Lissencephaly 3 via the TUBA1A Gene

Lissencephalies and subcortical band heterotopia (SBH) are a group of cerebral malformations involving arrest of neuronal migration during embryogenesis. Lissencephaly is characterized by simplification or absence of the brain convolutions, resulting in a smooth appearance. SBH, also known as double cortex, is characterized by abnormal bands of neurons beneath a normal cortex. Lissencephalies and SBH are characterized by intellectual disability and seizures. Additional features include microcephaly, subtle dysmorphic features, failure to thrive, difficulty feeding and swallowing, malformations of the digits, muscle spasms, myoclonic jerks, cognitive impairment, and poor social interactions (Leventer et al. 2001. PubMed ID: 11502906; Wallerstein et al. 2008. PubMed ID: 18462864; Dobyns. 2010. PubMed ID: 20331703; Di Donato et al. 2017. PubMed ID: 28440899). The incidence of lissencephalies is ~1:100,000 live births (https://www.orpha.net).

Lissencephalies are clinically and genetically heterogeneous. Several forms are recognized. They are distinguished on the basis of the clinical features and the causative genes.

Lissencephaly 3 can be distinguished by MRI findings consistent with a posterior greater than anterior gradient of lissencephaly, abnormalities of the cerebellum, corpus callosum and brainstem, and ventricles enlargement. Additional findings include microcephaly, reduced white matter, and hypoplasia of the brainstem, cerebellum and cerebellar vermis. Neurological symptoms include motor delay, severe intellectual disability, mild to severe cognitive impairment and intractable tonic-clonic seizures (Poirier et al. 2007. PubMed ID: 17584854).

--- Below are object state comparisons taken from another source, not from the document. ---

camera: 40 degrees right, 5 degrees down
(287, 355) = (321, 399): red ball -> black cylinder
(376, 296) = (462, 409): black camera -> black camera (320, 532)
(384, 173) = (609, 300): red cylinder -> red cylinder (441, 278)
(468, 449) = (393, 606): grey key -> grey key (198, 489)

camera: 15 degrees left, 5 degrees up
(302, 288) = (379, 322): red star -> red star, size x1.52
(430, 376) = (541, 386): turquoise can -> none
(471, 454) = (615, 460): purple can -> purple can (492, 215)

Lissencephaly 3 is caused by heterozygous pathogenic variants in the TUBA1A gene (Keays et al. 2007. PubMed ID: 17218254; Bahi-Buisson et al. 2008. PubMed ID: 18728072). To date, ~30 pathogenic variants have been reported. They are all missense variants (Human Gene Mutation Database). Pathogenic TUBA1A variants have been documented to be de novo in most patients (Bahi-Buisson and Cavallin. 2016. PubMed ID: 27010057). Germline and somatic pathogenic variants have been reported (Zillhardt. 2016. PubMed ID: 26395554; Jansen et al. 2011. PubMed ID: 21403111).

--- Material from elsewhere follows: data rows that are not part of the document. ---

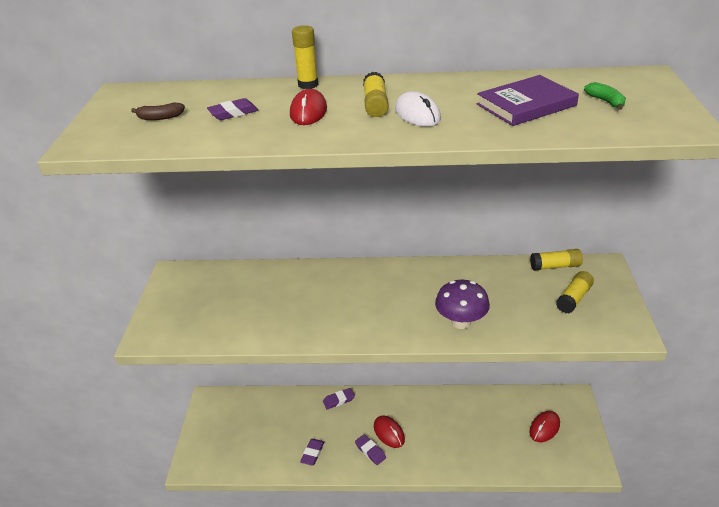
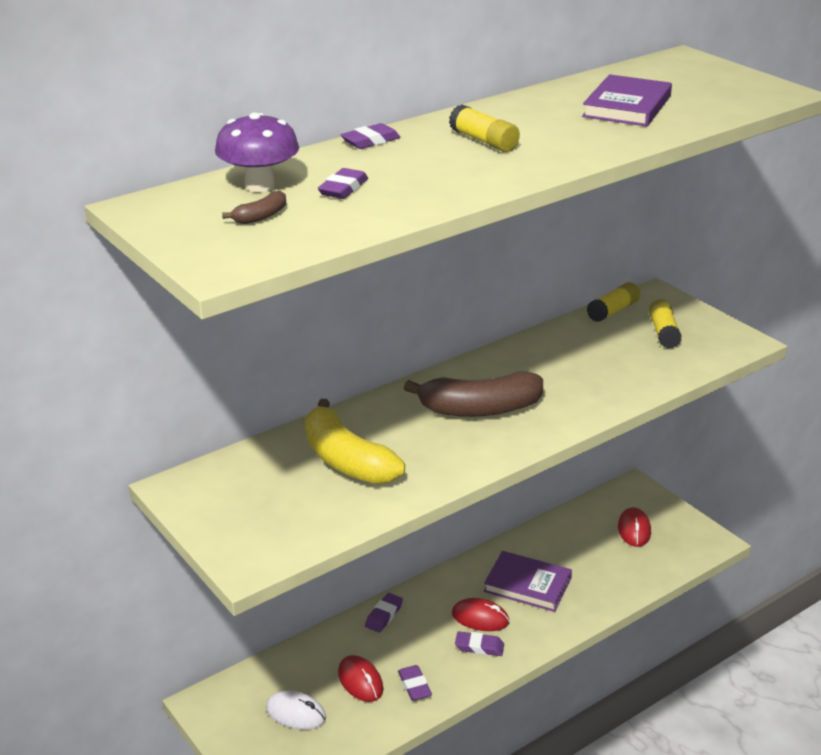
camera: 40 degrees left, 5 degrees down
(267, 298) = (346, 460): none -> yellow banana
(308, 84) = (370, 141): yellow glue stick -> purple eraser
(308, 112) = (427, 165): red mouse -> red mouse (360, 681)
(380, 300) = (480, 409): none -> brown banana
(417, 114) = (543, 139): white mouse -> white mouse (296, 713)
(437, 427) = (527, 585): none -> purple book
(461, 322) = (587, 395): purple mushroom -> purple mushroom (259, 185)
(606, 101) = (687, 87): green banana -> none

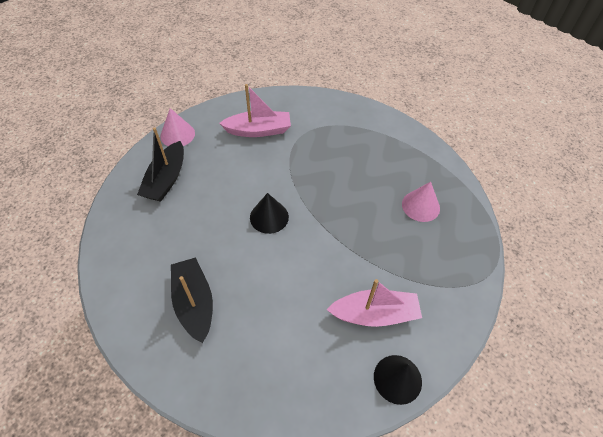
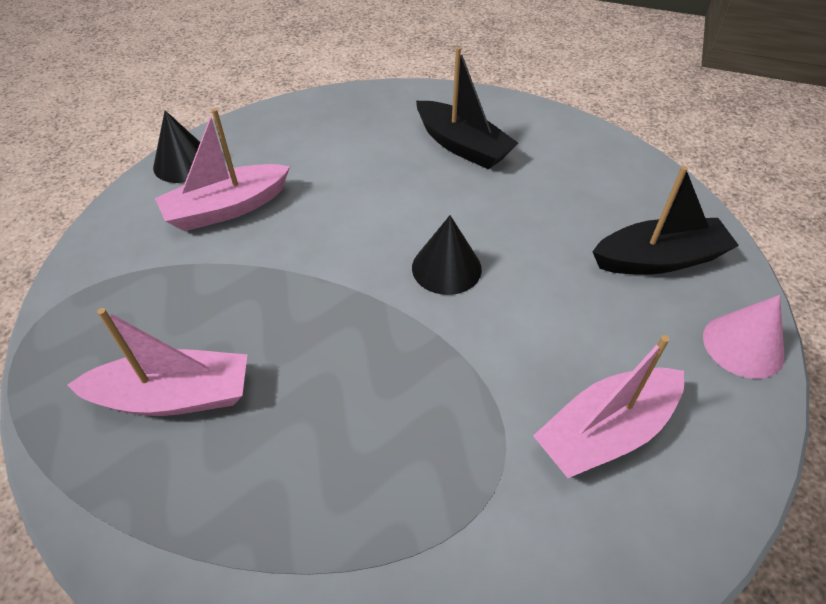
camera: 155 degrees right, 5 degrees down
(166, 179) = (658, 259): black boat -> black boat turned 90 degrees clockwise
(420, 206) = (174, 396): pink cone -> pink boat

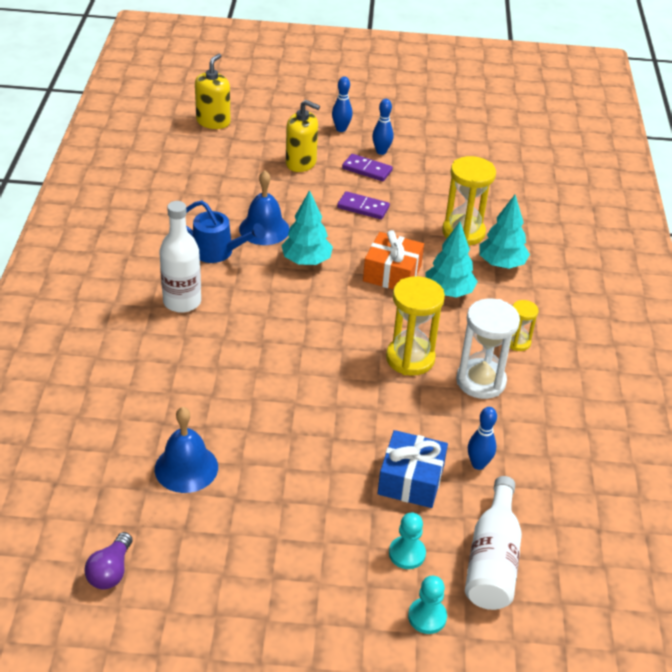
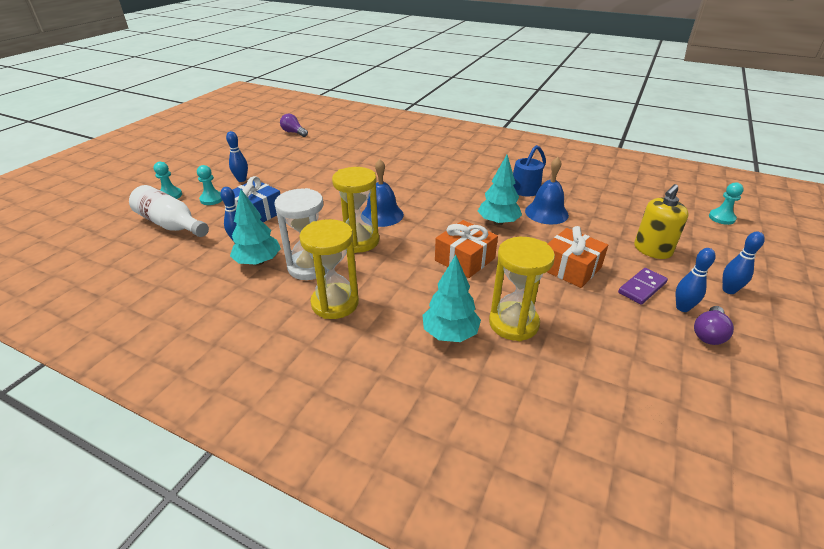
camera: 115 degrees right, 5 degrees down
(182, 302) = (472, 171): white bottle -> none
(186, 468) = (335, 154): blue bell -> blue bell (382, 215)
(213, 121) = (721, 218): yellow soap dispenser -> turquoise pawn
(331, 550) = (241, 180): none -> blue bowling pin
(363, 208) = (570, 268): purple domino -> orange gift
(405, 142) = (708, 333): none -> purple light bulb
(448, 292) = (425, 284): turquoise tree -> turquoise tree (258, 262)
(517, 342) = (335, 303): yellow hourglass -> yellow hourglass, size x1.87

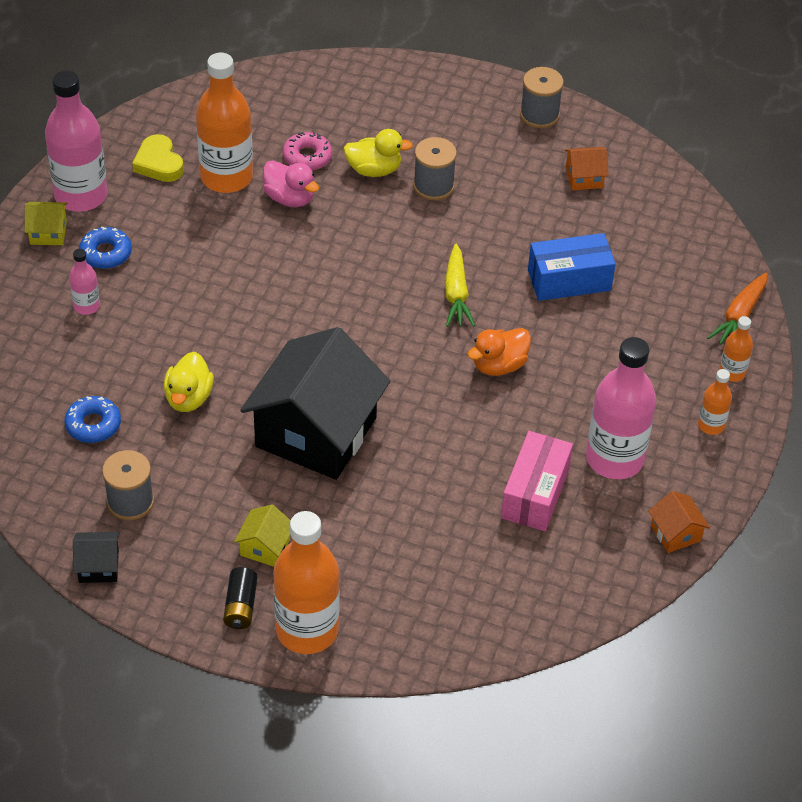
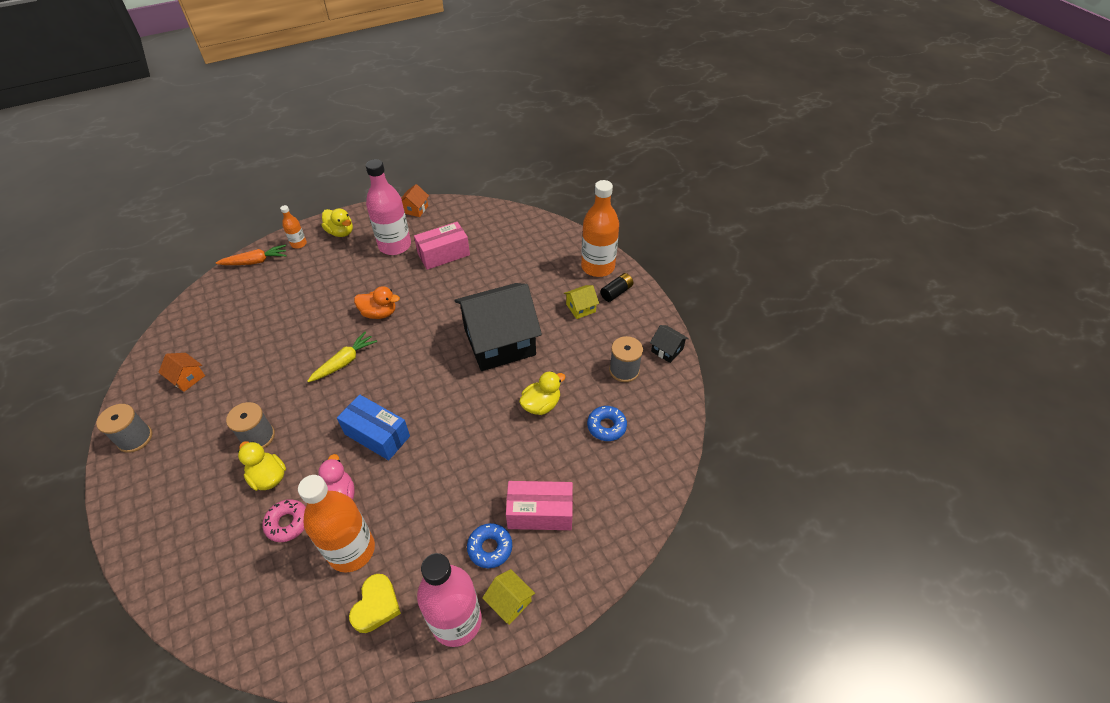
camera: 135 degrees left, 0 degrees up
(86, 306) = (540, 513): pink bottle -> pink box
(569, 280) = (288, 329): blue box -> blue box (377, 435)
(711, 425) = (341, 232): orange bottle -> yellow duck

The TUBA1A gene encodes a brain specific tubulin B-alpha-1 (TUBA1A) protein. TUBA1A is predicted to have a role in microtubule function, which is important for neuronal migration during early embryonic development (Kumar et al. 2010. PubMed ID: 20466733).

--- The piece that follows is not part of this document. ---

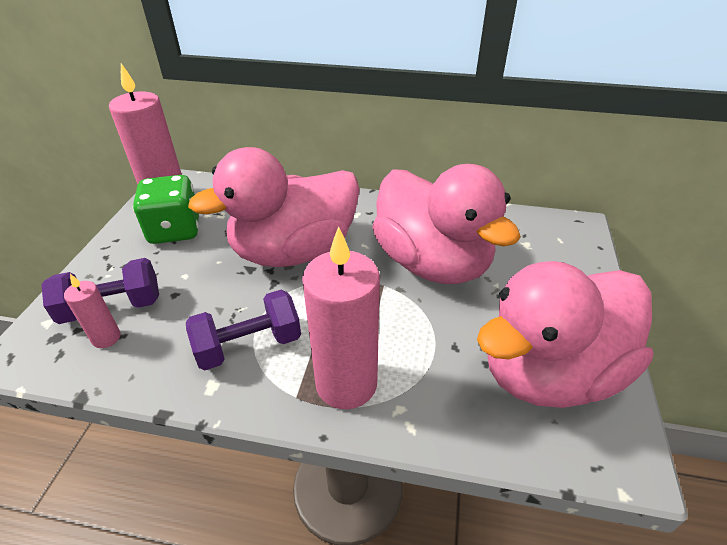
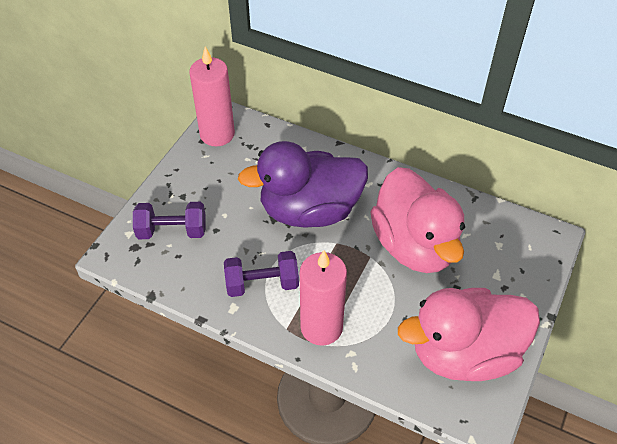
camera: 15 degrees right, 10 degrees up
(106, 338) = (167, 255): pink candle -> none
(175, 230) = (221, 169): green dice -> none
(294, 251) = (309, 210): pink duck -> purple duck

Pathogenic variants in the TUBA1A gene have been detected in about 5% of patients from a large cohort of children with lissencephaly (Di Donato et al. 2018. PubMed ID: 29671837).

This test provides full coverage of all coding exons of the TUBA1A gene plus 10 bases of flanking noncoding DNA in all available transcripts along with other non-coding regions in which pathogenic variants have been identified at PreventionGenetics or reported elsewhere. We define full coverage as >20X NGS reads or Sanger sequencing. PGnome panels typically provide slightly increased coverage over the PGxome equivalent. PGnome sequencing panels have the added benefit of additional analysis and reporting of deep intronic regions (where applicable).

Dependent on the sequencing backbone selected for this testing, discounted reflex testing to any other similar backbone-based test is available (i.e., PGxome panel to whole PGxome; PGnome panel to whole PGnome).